Question

Why is this capacitor useful?

A 600`\mu`F capacitor is connected in parallel to a circuit containing a 5.0`\Omega` coil of resistance. A current of `2.0*10^3` A is passed during `1.4*10^(-3)`s

How do I explain why this capacitor is useful for providing the current for that amount of time?

Answer 1

`RC` time constant of the circuit `tau=600xx10^-6xx5.0=3\ m\ s`
Current passes for `1.4\ m\ s` which is roughly half of `tau`

It is given that a current of `2.0xx10^3\ A` is passed during `1.4xx10^-3\ s`.
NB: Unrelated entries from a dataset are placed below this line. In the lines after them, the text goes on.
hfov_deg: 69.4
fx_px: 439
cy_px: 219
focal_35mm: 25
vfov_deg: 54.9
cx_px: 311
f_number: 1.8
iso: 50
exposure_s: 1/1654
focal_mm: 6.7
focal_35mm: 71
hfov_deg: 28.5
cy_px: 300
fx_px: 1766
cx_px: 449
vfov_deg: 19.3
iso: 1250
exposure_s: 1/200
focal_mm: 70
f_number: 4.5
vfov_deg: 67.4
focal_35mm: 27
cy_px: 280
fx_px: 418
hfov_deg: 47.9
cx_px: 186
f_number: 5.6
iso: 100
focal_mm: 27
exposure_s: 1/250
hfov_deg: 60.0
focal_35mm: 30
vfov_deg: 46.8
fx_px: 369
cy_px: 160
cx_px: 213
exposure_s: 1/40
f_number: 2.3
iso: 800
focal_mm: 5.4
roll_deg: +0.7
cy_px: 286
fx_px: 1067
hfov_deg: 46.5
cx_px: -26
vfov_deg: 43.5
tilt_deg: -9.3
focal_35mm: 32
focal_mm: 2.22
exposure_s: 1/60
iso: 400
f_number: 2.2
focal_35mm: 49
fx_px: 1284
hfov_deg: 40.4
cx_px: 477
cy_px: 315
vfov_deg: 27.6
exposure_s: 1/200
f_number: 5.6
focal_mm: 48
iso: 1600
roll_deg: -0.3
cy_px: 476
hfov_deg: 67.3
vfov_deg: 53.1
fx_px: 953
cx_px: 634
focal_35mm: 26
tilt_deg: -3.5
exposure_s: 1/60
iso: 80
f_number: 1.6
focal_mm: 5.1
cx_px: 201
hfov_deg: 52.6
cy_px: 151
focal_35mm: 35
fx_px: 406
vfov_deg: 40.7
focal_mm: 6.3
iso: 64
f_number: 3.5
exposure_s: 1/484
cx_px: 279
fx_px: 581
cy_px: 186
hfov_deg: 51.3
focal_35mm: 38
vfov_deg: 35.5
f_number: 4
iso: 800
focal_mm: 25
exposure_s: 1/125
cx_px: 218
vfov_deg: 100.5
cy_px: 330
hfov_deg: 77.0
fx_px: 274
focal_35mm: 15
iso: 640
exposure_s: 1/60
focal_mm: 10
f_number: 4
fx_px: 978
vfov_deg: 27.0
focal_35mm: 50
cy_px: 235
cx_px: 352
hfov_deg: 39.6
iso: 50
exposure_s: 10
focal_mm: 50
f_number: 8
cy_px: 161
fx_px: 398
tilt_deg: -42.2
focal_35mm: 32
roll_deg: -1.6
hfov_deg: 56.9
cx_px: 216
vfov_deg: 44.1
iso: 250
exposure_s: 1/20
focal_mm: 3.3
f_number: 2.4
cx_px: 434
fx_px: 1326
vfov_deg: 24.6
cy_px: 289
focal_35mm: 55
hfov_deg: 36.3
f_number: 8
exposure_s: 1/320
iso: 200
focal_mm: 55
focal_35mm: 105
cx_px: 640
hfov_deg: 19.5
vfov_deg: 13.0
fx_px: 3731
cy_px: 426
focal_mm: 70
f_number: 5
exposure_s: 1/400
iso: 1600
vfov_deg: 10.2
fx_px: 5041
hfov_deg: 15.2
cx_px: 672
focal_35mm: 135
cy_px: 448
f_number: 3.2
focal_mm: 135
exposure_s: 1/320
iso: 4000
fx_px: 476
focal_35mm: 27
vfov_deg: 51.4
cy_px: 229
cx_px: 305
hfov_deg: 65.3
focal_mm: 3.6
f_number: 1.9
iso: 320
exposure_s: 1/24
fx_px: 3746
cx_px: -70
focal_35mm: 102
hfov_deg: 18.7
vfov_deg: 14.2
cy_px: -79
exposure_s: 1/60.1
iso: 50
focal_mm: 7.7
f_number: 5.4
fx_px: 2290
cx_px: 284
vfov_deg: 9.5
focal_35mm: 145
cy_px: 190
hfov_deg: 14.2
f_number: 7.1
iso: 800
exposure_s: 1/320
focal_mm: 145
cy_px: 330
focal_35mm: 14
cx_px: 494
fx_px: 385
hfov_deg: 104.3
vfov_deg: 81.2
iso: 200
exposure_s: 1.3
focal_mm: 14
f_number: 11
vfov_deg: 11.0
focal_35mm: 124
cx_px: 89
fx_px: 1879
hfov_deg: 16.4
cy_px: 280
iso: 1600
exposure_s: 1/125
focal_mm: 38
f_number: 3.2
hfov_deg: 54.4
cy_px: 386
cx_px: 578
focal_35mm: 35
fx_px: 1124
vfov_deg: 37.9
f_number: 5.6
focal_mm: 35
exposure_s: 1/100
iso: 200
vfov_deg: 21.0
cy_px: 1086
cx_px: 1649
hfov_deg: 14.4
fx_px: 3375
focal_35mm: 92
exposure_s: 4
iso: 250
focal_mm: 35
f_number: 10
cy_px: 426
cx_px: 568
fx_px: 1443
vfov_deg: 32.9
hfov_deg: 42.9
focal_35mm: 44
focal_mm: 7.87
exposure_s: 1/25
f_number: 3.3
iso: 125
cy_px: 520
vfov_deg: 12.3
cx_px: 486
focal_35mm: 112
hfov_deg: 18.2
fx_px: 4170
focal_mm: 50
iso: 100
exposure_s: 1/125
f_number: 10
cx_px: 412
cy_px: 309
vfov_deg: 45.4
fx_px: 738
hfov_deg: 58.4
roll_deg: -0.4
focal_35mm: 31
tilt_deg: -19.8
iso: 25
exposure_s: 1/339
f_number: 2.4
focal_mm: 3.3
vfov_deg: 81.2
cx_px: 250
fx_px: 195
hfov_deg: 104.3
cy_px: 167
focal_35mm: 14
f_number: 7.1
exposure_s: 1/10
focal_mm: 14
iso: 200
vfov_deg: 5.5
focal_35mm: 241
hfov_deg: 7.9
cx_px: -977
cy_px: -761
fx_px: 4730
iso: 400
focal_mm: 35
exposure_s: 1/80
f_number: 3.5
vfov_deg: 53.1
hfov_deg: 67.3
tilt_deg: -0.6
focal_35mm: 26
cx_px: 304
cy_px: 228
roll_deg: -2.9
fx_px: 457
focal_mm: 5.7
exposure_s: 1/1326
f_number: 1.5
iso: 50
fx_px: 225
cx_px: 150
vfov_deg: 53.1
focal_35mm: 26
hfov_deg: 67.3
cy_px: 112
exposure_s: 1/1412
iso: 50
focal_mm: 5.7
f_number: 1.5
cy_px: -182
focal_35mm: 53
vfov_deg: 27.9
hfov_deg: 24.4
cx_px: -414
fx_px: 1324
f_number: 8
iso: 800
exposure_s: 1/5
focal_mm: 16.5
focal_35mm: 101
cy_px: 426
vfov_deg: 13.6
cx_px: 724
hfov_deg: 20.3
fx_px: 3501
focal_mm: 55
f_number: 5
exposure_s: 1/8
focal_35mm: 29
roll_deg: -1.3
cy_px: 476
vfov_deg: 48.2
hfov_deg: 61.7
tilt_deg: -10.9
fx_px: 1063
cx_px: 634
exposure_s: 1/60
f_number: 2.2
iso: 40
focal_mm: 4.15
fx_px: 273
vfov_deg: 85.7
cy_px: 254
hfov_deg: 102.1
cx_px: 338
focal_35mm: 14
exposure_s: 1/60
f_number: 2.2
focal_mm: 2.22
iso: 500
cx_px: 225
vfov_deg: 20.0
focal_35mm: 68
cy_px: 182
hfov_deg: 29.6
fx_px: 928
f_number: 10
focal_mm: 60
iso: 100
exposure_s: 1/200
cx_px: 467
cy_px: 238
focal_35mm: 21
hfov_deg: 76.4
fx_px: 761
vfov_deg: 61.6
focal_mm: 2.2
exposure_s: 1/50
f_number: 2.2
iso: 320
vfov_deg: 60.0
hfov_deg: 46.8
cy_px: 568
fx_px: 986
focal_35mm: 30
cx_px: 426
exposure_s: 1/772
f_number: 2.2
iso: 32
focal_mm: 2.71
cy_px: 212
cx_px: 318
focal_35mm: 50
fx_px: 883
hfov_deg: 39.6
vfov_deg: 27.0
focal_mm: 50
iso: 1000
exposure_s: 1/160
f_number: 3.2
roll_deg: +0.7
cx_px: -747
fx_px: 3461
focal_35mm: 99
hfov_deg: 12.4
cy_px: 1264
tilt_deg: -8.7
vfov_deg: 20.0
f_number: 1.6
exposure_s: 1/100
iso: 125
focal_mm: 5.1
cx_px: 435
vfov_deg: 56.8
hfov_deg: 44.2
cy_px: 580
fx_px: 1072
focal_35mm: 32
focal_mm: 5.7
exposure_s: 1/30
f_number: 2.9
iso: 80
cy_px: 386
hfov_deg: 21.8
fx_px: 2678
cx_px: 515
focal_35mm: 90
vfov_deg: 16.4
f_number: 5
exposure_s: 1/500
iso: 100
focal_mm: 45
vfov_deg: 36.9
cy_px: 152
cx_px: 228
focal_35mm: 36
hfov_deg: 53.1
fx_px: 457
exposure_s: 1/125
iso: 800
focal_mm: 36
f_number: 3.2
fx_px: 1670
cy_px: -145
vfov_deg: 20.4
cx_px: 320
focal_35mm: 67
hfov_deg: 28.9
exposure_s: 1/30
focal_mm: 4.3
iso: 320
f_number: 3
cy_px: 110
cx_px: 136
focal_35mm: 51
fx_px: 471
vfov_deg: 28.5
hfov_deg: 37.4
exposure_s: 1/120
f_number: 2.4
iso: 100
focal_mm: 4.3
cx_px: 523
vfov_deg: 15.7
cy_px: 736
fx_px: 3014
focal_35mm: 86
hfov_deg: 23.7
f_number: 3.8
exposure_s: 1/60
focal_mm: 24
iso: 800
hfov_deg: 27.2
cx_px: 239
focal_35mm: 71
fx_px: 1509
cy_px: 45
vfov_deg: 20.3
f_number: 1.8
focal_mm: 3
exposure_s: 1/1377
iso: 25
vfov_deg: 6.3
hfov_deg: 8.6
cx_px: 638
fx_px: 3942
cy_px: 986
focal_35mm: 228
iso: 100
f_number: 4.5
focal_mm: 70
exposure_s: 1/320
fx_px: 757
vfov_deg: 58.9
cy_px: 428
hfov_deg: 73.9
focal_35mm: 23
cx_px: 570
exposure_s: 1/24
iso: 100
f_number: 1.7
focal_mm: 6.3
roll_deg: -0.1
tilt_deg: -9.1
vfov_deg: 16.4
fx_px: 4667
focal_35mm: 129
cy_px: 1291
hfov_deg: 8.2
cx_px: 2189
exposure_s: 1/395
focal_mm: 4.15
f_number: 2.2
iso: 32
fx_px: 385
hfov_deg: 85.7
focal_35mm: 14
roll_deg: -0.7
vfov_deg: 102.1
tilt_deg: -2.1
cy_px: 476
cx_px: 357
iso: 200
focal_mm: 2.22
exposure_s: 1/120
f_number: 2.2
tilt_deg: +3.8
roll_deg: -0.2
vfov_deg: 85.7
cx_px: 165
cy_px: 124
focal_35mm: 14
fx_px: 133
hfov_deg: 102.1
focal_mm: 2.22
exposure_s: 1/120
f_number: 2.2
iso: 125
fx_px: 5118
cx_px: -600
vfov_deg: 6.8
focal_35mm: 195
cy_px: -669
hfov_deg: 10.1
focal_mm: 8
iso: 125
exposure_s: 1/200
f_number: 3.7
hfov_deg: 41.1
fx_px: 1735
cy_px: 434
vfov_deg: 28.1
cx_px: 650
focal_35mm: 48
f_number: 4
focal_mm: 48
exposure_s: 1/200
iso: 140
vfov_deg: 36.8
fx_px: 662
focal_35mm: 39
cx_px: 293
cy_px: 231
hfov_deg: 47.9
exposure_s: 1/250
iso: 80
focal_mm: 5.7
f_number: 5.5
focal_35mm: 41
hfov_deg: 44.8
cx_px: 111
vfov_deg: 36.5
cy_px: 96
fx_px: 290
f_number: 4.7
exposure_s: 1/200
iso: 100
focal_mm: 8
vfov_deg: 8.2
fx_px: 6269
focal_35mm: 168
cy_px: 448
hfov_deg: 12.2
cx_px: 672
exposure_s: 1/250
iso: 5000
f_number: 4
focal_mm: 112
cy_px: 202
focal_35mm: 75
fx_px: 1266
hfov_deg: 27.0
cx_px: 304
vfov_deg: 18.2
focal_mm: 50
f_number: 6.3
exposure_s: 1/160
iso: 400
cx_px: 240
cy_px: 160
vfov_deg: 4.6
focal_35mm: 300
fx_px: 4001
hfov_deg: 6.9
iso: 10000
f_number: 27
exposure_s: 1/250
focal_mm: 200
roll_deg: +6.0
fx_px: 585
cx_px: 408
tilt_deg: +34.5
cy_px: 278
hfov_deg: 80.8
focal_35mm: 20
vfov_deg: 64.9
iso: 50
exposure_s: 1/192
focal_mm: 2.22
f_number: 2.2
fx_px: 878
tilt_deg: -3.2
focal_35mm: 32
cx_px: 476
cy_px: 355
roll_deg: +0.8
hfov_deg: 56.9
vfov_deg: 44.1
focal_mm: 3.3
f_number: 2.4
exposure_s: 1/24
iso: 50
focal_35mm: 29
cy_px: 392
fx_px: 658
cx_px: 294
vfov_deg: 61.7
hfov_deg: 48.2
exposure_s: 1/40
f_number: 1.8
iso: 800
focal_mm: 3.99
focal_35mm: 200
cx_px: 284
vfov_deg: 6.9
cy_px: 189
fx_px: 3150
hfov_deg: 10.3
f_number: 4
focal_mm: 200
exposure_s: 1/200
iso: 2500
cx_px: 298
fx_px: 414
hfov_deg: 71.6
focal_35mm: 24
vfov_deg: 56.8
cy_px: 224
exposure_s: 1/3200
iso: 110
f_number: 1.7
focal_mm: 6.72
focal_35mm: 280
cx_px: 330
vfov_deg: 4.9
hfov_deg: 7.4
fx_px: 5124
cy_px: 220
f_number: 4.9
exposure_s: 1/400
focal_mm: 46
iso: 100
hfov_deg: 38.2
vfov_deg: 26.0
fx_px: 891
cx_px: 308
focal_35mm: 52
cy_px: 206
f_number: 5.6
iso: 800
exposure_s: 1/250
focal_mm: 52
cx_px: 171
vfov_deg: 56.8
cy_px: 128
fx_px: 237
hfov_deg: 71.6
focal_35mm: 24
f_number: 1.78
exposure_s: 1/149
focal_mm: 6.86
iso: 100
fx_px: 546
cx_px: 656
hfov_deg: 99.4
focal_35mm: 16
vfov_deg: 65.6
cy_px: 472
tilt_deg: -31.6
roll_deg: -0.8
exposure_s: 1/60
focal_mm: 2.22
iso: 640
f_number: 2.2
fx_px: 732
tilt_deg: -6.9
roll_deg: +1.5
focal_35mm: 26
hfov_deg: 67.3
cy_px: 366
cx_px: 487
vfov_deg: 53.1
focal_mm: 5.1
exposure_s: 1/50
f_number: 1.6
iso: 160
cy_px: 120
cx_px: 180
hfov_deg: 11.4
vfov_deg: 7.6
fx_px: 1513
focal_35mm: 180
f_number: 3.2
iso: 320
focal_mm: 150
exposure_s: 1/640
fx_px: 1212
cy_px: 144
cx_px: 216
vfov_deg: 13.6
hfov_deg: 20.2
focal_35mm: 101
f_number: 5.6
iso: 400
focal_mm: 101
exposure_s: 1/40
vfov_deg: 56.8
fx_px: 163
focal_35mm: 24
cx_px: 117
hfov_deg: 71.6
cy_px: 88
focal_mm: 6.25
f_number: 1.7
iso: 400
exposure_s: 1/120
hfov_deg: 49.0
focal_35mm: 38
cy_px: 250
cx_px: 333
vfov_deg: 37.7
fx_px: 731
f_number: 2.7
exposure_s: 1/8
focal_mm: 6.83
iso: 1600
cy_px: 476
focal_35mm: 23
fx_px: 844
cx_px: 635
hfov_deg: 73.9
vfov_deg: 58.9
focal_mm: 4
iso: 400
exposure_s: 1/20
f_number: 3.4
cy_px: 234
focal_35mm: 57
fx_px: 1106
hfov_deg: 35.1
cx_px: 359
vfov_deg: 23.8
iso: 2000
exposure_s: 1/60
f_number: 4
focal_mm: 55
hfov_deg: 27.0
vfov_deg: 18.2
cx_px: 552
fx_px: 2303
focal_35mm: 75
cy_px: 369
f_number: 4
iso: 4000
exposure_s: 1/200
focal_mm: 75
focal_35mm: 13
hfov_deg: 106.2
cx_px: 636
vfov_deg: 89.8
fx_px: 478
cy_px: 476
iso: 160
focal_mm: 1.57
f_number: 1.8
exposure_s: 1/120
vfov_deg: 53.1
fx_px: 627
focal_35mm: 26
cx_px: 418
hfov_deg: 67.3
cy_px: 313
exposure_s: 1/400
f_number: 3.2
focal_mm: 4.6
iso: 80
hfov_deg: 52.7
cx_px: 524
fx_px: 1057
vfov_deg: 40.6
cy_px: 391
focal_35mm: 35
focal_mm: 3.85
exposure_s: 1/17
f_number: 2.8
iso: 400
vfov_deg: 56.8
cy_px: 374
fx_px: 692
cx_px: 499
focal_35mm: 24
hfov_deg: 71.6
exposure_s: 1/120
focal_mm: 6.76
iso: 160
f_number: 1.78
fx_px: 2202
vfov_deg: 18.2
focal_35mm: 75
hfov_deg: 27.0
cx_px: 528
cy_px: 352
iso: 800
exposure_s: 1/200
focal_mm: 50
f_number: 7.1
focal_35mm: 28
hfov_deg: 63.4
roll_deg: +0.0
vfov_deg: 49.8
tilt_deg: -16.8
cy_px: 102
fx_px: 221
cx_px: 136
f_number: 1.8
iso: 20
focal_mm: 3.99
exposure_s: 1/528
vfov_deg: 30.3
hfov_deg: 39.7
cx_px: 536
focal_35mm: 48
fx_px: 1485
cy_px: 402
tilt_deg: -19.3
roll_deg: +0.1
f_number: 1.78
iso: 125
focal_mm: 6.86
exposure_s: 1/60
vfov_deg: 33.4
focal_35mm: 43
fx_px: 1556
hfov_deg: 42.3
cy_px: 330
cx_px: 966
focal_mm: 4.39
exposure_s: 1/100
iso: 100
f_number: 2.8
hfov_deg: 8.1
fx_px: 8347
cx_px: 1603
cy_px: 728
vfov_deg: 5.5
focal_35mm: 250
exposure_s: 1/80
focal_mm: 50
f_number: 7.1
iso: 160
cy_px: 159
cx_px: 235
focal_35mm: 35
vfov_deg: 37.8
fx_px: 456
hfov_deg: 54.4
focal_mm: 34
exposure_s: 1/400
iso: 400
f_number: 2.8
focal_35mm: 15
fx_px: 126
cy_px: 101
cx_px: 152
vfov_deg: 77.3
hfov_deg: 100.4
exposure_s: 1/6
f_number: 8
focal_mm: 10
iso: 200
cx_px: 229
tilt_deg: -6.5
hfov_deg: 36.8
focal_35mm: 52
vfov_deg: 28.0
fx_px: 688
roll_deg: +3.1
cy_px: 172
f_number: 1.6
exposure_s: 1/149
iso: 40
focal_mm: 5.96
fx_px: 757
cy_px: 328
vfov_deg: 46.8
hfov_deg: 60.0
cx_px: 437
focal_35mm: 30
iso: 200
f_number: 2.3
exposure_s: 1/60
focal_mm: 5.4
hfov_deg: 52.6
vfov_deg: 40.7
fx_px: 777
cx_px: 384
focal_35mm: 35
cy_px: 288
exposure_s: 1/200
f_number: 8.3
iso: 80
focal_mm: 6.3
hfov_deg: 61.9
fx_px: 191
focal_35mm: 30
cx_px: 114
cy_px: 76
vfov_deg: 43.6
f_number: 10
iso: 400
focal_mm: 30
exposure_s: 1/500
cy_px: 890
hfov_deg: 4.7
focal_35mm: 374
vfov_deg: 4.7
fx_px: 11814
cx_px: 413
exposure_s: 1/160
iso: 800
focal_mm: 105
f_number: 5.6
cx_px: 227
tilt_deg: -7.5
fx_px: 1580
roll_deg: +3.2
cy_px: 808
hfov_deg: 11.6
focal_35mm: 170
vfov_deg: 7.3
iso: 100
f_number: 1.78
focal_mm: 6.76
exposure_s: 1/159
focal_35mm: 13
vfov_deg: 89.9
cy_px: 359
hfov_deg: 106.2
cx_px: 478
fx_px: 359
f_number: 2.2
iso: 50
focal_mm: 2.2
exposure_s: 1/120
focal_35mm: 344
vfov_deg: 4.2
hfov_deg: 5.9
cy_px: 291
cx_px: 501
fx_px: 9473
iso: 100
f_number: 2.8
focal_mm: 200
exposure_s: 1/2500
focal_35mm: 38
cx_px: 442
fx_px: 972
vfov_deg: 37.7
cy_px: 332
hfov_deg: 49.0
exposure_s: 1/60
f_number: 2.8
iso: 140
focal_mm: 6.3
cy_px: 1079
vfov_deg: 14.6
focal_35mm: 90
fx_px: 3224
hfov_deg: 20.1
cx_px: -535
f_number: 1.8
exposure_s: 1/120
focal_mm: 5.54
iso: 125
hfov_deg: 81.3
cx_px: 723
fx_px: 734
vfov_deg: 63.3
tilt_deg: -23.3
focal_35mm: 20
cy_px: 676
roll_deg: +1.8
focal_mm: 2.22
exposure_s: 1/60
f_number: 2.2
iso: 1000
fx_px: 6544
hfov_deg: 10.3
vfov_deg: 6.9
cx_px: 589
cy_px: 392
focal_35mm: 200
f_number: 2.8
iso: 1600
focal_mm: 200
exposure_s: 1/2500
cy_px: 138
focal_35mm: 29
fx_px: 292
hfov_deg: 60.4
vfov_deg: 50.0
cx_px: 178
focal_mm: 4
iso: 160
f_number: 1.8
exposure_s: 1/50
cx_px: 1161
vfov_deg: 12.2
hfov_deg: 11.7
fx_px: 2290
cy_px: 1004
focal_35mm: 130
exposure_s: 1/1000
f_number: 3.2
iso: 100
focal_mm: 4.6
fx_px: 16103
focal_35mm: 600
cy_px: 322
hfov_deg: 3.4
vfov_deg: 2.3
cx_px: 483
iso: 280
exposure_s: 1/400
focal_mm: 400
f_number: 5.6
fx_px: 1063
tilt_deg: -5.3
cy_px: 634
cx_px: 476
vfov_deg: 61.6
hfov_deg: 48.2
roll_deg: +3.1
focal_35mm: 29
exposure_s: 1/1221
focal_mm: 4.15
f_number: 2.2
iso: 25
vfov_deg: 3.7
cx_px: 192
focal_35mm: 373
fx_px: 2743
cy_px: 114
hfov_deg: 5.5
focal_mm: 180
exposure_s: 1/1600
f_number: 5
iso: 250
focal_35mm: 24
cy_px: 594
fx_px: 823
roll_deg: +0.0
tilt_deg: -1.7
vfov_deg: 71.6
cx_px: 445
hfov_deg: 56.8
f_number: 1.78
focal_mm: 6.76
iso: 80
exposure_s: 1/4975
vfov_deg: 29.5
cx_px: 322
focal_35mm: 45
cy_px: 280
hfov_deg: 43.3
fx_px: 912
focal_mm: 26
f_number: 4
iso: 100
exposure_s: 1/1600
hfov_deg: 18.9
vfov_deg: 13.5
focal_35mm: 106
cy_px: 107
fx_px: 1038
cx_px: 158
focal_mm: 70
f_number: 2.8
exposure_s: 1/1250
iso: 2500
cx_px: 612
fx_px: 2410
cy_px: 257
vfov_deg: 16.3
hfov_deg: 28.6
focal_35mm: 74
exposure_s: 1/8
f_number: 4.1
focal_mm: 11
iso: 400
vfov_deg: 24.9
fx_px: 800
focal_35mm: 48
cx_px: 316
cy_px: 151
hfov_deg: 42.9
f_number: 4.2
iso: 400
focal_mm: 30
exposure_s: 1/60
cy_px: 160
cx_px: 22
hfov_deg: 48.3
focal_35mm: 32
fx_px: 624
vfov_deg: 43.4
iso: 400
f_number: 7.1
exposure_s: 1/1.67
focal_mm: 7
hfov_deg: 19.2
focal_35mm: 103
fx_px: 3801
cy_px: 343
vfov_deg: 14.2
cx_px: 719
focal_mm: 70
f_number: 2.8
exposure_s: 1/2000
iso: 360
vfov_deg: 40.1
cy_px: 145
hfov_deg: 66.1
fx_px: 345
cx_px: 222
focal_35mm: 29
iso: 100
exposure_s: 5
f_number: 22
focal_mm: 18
The usefulness of this charged capacitor is to act like a voltage source to provide given current to the circuit the during given time interval as shown below.

.-.-.-.-.-.-.-.-.-.-.-

Capacitor `C` is connected in parallel to a circuit containing a coil of resistance `R` as shown in the figure. The capacitor is charged with initial charge `=Q_0`. Voltage across capacitor is equal to voltage across resistor.

`:.V_C=V_R`
`=>Q/C=iR`
where `i` is the current flowing.

`=>Q/C=-(dQ)/dtR`
`-ve` sign indicates that charge is decreasing

Reqriting and solving the differential equation we get for the discharge of capacitor

`(dQ)/dt=-1/(RC)Q`
`Q(t)=Q_0e^(-t/(RC))`

And for current in the circuit

`|i(t)|=|(dQ)/dt|=(Q_0/(RC))e^(-t/(RC))=i_0e^(-t/(RC))`

We see that the charge and current decay exponentially. Such heavy currents can be sustained only for a short duration which is shorter than `tau`.